That evening at dinner he came up to my table, with an air of tremendous excitement. Indeed the whole Café aux Oranges seemed curiously alert, almost explosive. Mademoiselle Julie and her mother were there in their corner, sipping petits verres—mademoiselle’s cheeks the color of jacqueminots, to be sure, and madame’s with more corners than ever—if possible. But what caught my attention was—heaven of heavens!—Roger Elmont sitting directly opposite them, between Margot and Suzette! the two madcaps of the Quarter! James Stuart was not in the café.
“But, m’sieu, listen—listen while I tell you,” old Marcel’s words tumbled over themselves in his eagerness—“M’sieu has dined, hein? M’sieu takes only coffee and his liqueur? Listen, then, m’sieu: these ladies, they come in alone. They order dinner—which mademoiselle will scarcely touch. She is miserable, she is without herself. At last she says with a bitterness that is to break the heart, ‘If it’s only the money, Roger has plenty; and I am going to tell him to-night that if it’s true, what he says about his life this last year, and if he can prove to you that it’s true, I will marry him. Chames Stuart,’ says mademoiselle—but with a calm—‘can go back to America.’
“Madame is furious. ‘But,’ she repeats, ‘he cannot prove it—Roger can never prove it, that he has been good this last year.’
“‘I can,’ flashes mademoiselle with a defiance, mon Dieu, divine! ‘We can prove it. Only wait and——’
“M’sieu, at this heart-rending moment, I ask you does not Monsieur Roger come in! Monsieur Roger and” (Marcel groaned in anguish) “that mad Suzette!—arm in arm, singing, laughing—m’sieu, I, the old garçon de café, Marcel, want to perish! And, can you believe me, they do not see those ladies, no! But—nom de Dieu!—another sees them! Margot—the vixen—who was mad for Monsieur Roger all last year; Margot sees them. She makes a rush—she leaves her escort—she insults Suzette—tears her hat off. They scream! they pull each other’s hair—the café is of a furore! And Monsieur Roger, he only laughs—he just laughs, and teases those girls to wilder and wilder rage.
“Still he does not see mademoiselle—pauv’ petite, so white, suddenly!—who begs to go; but madame will not permit her. Hard as iron she holds mademoiselle’s arm and makes her see. ‘Now will you prove?’ she demands, with triumph. ‘Now can you prove?—this scandal!’ Mademoiselle answers nothing. She looks very little and very white. Now the patron has come in, peace is ruled, and Monsieur Roger with good nature promises to give both those girls dinner. But ciel! m’sieu, at the instant, he has seen mademoiselle! It is tragedy. What will happen? It is just at the moment of m’sieu’s entrance that he perceived this—oh, poor young man! Is he desolated!—what he feels one can but imagine. I am bringing m’sieu’s liqueur.”

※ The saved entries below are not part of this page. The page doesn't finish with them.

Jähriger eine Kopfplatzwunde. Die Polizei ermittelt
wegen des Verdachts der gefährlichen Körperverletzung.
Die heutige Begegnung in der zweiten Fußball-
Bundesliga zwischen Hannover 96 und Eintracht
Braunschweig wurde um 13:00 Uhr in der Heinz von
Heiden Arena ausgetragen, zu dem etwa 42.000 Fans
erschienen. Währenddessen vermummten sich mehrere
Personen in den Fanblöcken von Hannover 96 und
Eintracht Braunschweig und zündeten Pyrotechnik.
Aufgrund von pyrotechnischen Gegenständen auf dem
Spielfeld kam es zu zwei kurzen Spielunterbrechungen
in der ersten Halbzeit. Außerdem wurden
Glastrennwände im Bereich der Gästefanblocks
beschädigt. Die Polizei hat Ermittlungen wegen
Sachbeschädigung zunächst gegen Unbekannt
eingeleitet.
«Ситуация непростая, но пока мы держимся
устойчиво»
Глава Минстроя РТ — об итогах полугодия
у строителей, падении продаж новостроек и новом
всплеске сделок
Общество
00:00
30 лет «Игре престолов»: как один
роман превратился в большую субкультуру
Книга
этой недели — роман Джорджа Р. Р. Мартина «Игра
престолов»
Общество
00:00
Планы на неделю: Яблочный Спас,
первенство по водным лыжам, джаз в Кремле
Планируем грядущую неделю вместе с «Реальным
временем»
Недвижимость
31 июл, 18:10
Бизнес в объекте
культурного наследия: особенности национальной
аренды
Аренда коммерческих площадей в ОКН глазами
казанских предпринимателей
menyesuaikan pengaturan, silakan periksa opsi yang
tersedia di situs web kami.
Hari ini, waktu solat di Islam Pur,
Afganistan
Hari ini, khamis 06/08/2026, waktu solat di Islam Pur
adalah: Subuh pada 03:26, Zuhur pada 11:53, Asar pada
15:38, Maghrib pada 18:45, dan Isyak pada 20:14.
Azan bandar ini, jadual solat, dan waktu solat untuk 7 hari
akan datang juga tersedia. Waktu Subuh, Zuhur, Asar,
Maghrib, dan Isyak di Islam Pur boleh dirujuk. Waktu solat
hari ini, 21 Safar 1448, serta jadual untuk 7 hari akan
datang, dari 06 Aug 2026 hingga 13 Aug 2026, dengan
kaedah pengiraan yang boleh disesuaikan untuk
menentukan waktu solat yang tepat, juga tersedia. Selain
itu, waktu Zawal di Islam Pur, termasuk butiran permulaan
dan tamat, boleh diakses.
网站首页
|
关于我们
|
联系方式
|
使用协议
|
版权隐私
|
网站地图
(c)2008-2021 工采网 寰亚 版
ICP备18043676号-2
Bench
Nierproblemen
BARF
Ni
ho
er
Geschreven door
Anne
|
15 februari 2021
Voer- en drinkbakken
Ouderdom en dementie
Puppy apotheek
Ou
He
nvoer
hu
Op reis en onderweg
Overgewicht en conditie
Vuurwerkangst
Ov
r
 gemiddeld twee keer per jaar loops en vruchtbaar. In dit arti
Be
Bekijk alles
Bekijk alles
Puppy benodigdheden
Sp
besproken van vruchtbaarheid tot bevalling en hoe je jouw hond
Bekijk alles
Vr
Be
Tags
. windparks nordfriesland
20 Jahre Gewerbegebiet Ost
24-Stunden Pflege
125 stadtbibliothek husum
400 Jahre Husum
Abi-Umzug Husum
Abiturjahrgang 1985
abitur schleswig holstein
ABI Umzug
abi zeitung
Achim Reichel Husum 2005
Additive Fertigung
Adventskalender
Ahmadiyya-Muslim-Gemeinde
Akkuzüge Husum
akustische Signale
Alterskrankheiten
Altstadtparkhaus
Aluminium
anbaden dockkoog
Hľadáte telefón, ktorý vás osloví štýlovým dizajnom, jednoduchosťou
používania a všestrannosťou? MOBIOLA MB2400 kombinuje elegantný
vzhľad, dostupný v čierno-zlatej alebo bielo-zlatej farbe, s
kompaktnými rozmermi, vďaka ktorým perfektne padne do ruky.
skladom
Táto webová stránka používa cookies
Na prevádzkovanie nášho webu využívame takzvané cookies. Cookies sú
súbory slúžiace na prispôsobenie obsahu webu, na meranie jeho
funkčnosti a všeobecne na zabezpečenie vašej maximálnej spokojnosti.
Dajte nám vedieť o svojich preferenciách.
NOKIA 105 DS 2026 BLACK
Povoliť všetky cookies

I glanced about. Mademoiselle Julie was indeed abject; nor did madame and her shopping-bag look too happy in their triumph. As for Roger Elmont—dark, gloomy-eyed, between the two now chattering girls—he looked, if anything, the most wretched of the three. All at once he rose, walked swiftly over to mademoiselle. They were sitting quite near me, to-night, and I heard him say in a firm voice, “Julie, I want to explain.”
“Sir!” said madame, indignantly. (One could have sworn she would say, ‘Sir!’)
Roger beautifully disregarded her. “What I told you was true, Julie,” he concentrated all the conviction of his black eyes on mademoiselle. “I have been this afternoon to the studio of a friend for whom Suzette poses. I was sad—God knows I had reason—she suggested we should come here. Margot—the other girl—came across us. And—you saw the rest. If you do not believe me, others will tell you—what I told you was true! And there is nothing else to tell—nothing.”
The girl looked at him—straight in the eyes. Then suddenly she stood up. “I believe you,” she said—with a smile for which I would give all the philosophy of forty and a bald head.